Jisoo Kim Department of Statistics, Seoul National University

Statistical Estimation of Topological Data Analysis and Its Applications to Machine Learning


This presentation introduces the fundamental concepts of Topological Data Analysis (TDA) and methods for applying TDA to machine learning. Broadly speaking, TDA is a methodology for extracting and analyzing topological features from data. Its primary technique is Persistent Homology, which observes data across multiple scales and identifies persistent topological structures.

TDA not only conveys scientific information about data but also provides additional features useful for learning tasks, and has been shown to be particularly effective in machine learning.

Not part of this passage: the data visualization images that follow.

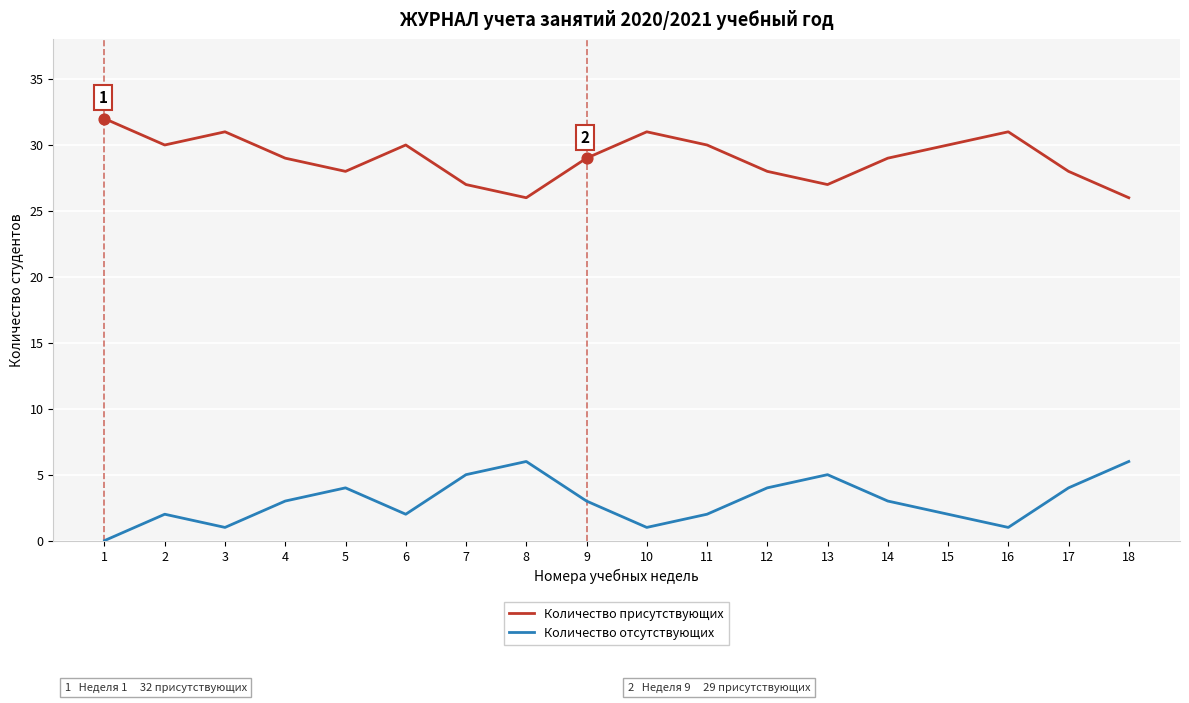

What is the total value across all series at 10?

32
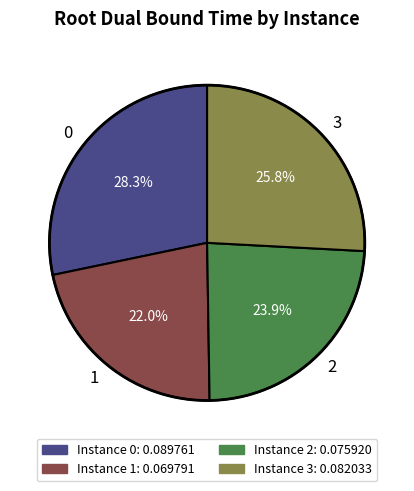

Rank the categories by value from highest to lowest.

0, 3, 2, 1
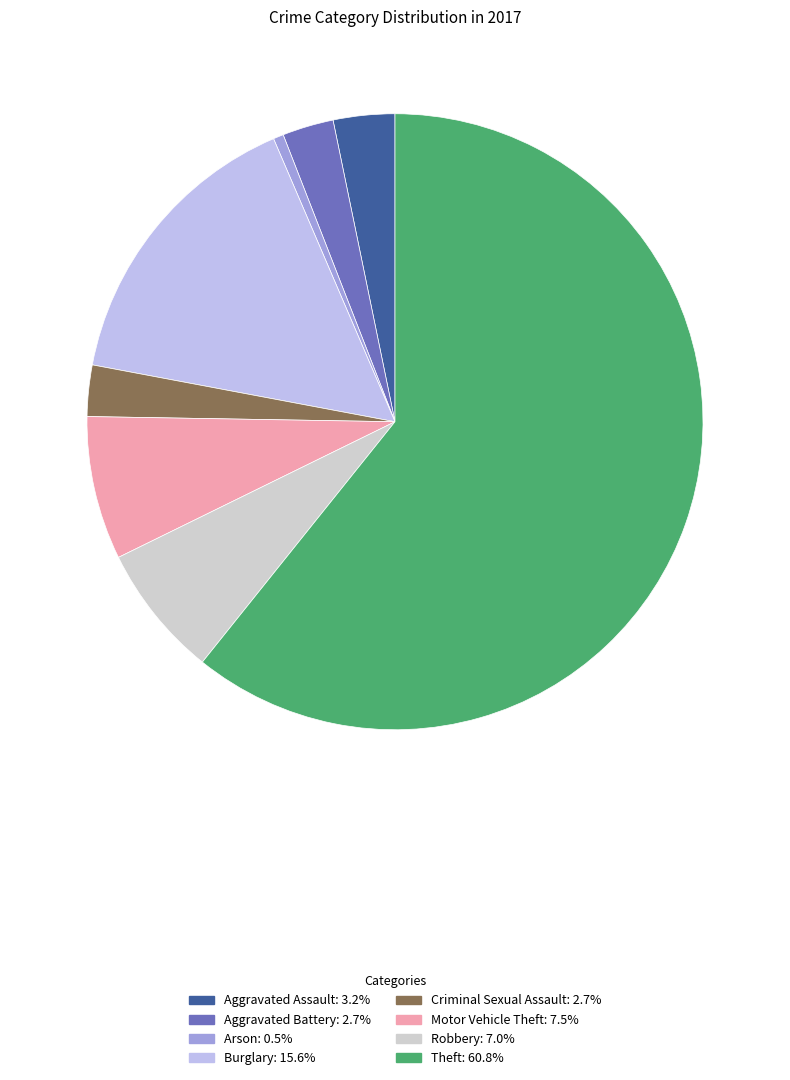

Which has a higher value, Aggravated Assault or Motor Vehicle Theft?

Motor Vehicle Theft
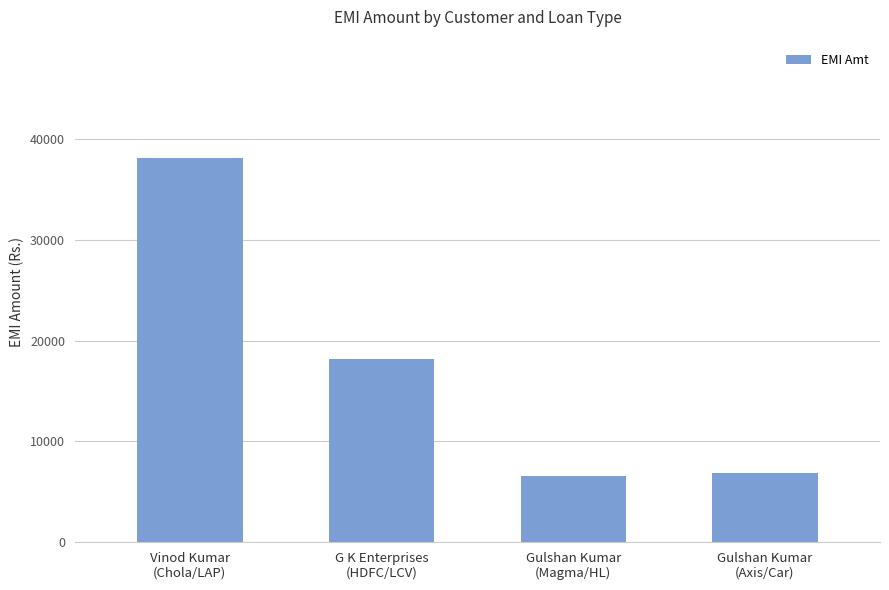

What is the smallest value displayed?

6547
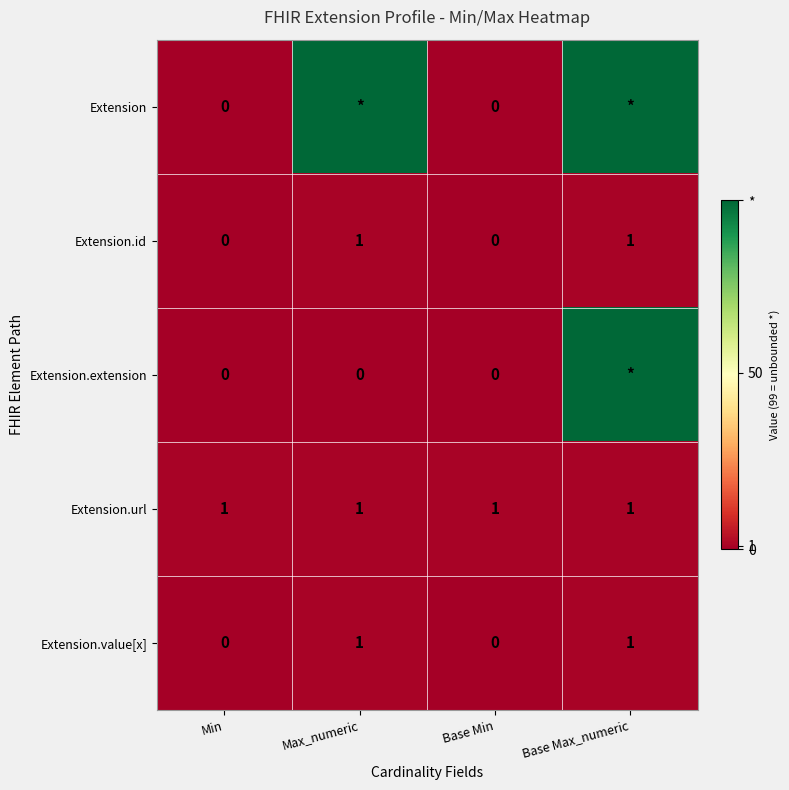

The Extension.value[x] series shows 1 at Max_numeric. True or false?

True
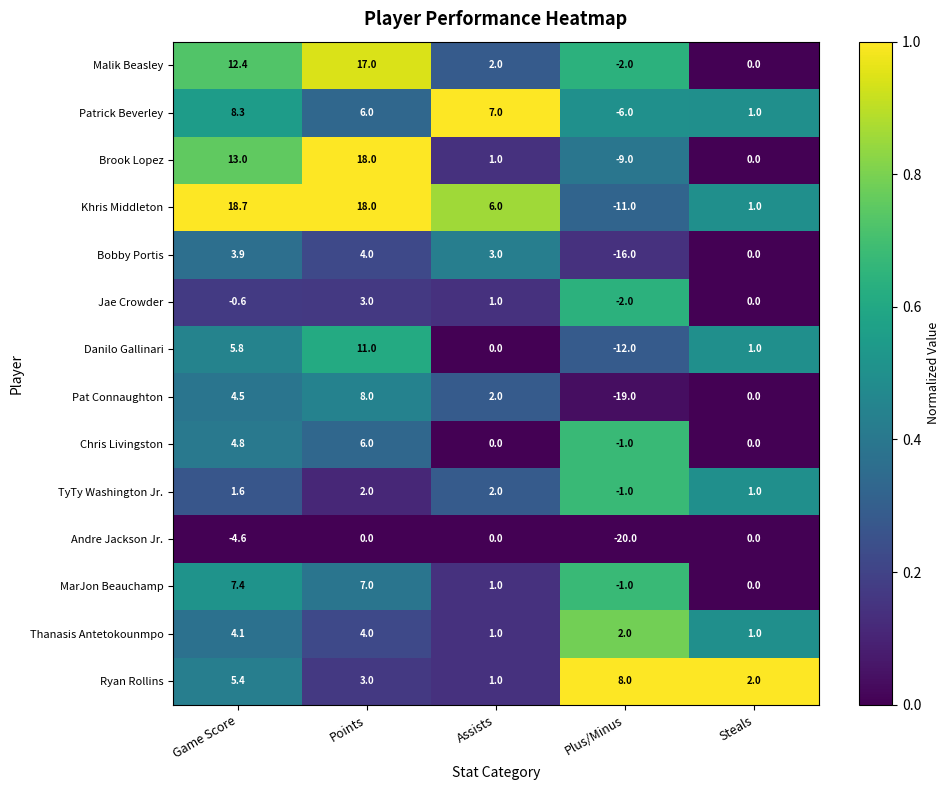

What is the sum of all Malik Beasley values?

29.4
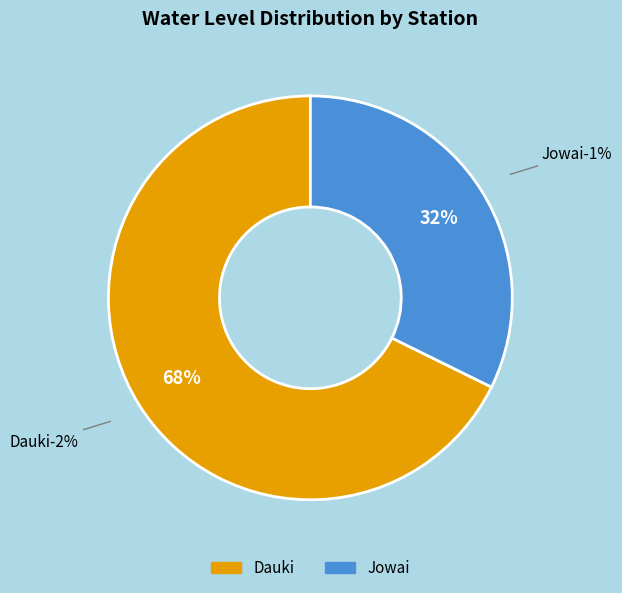

Which category has the biggest portion of the pie?

Dauki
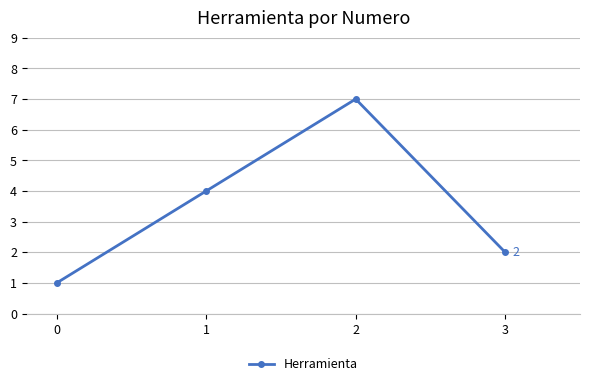

Reading right to left, list all the values displayed in this chart.

2	7	4	1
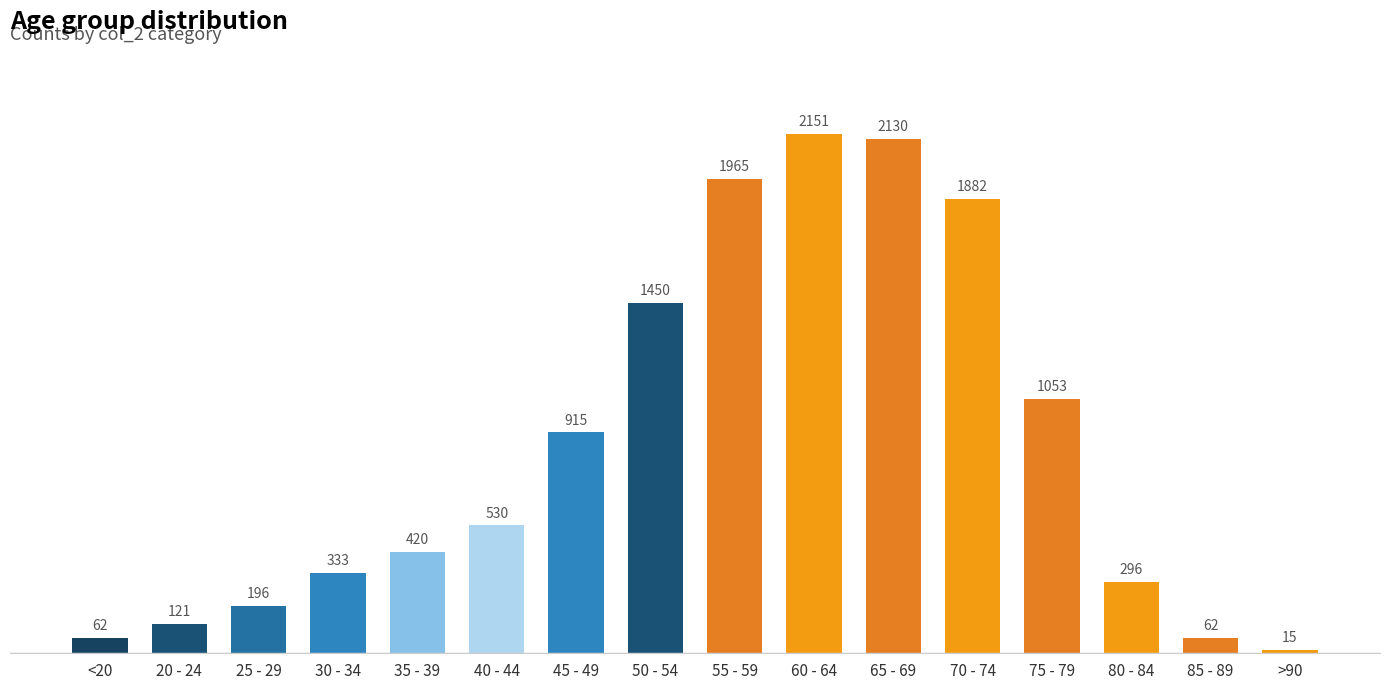

Does the chart contain any negative values?

No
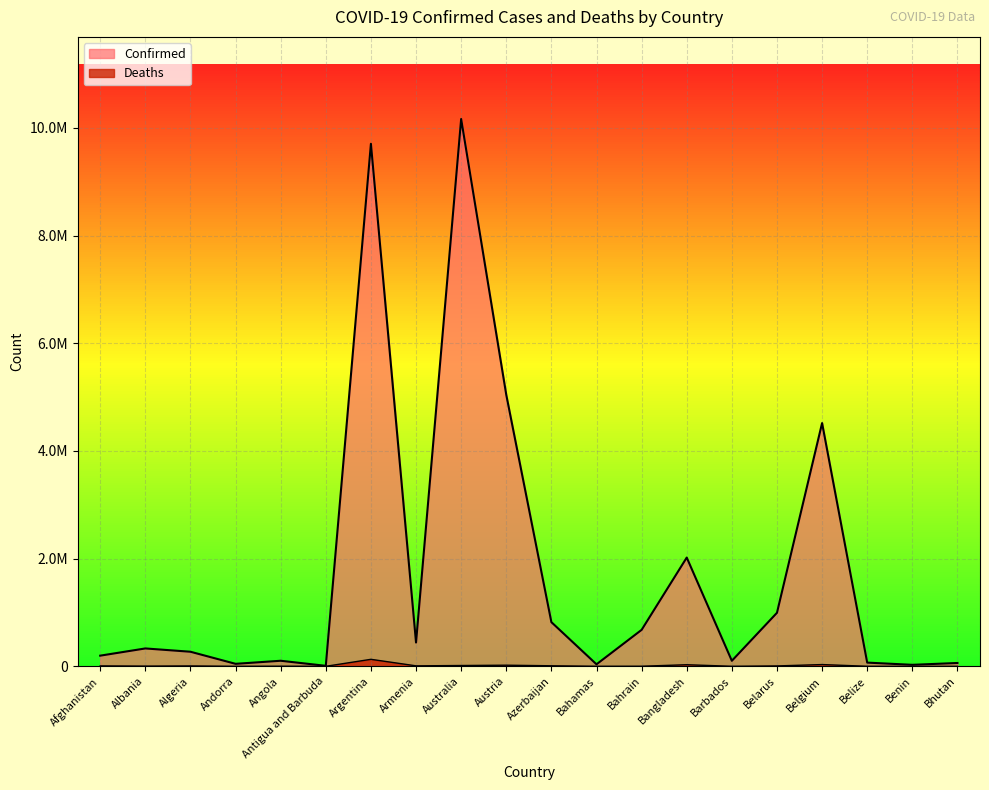

What is the difference between the maximum and minimum values in the Confirmed series?

10155293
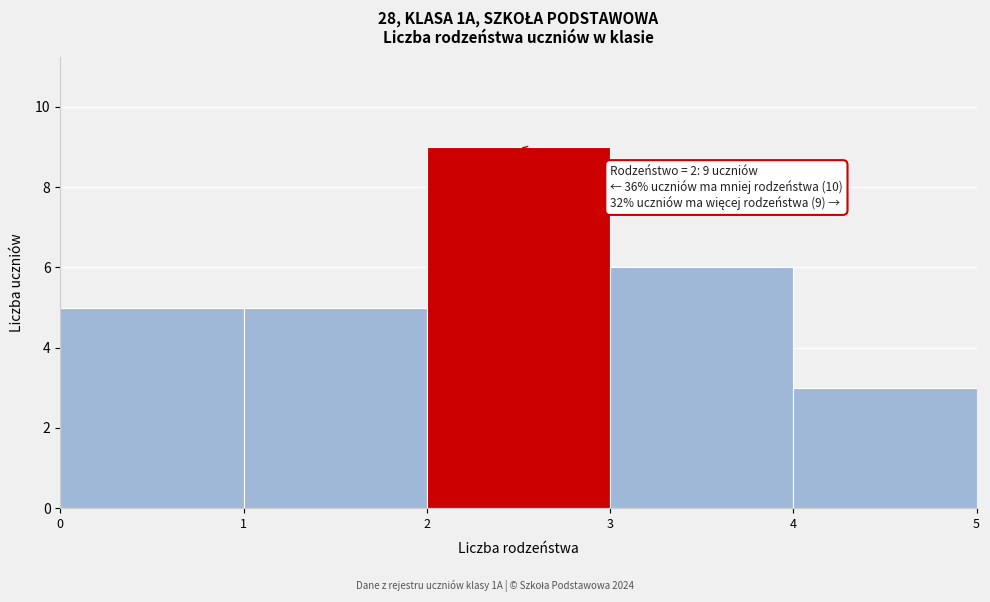

Which range on the x-axis has the tallest bar?

2 to 3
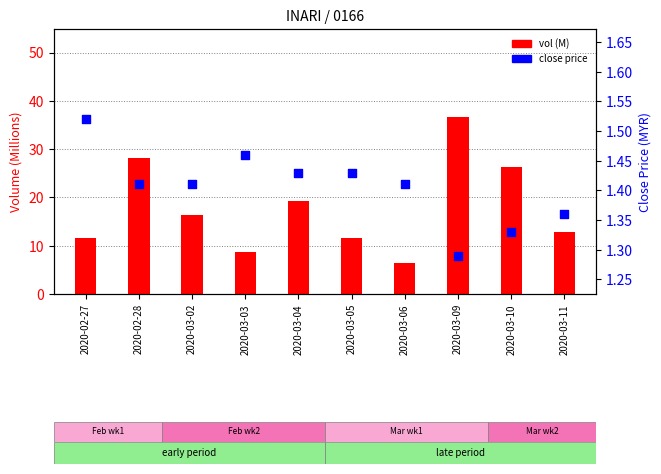

Which series reaches the minimum Y coordinate?

close price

The first part of the talk will focus on the statistical estimation of TDA. Because of randomness in data distributions, TDA outputs can include errors, which can be quantified statistically. After introducing the concept of persistent homology, the talk will discuss methods to quantify uncertainty due to data randomness via confidence sets, and approaches to selecting meaningful topological features. The second part of the talk will present two approaches to applying TDA in machine learning.

  1. Featurization: Transforming complex mathematical structures in persistent homology into Euclidean vectors or functions for use in machine learning.

  2. Evaluation: Using topological features to evaluate the quality of data or models.

    Through real-world case studies, the presentation will highlight the potential of TDA in advancing machine learning research.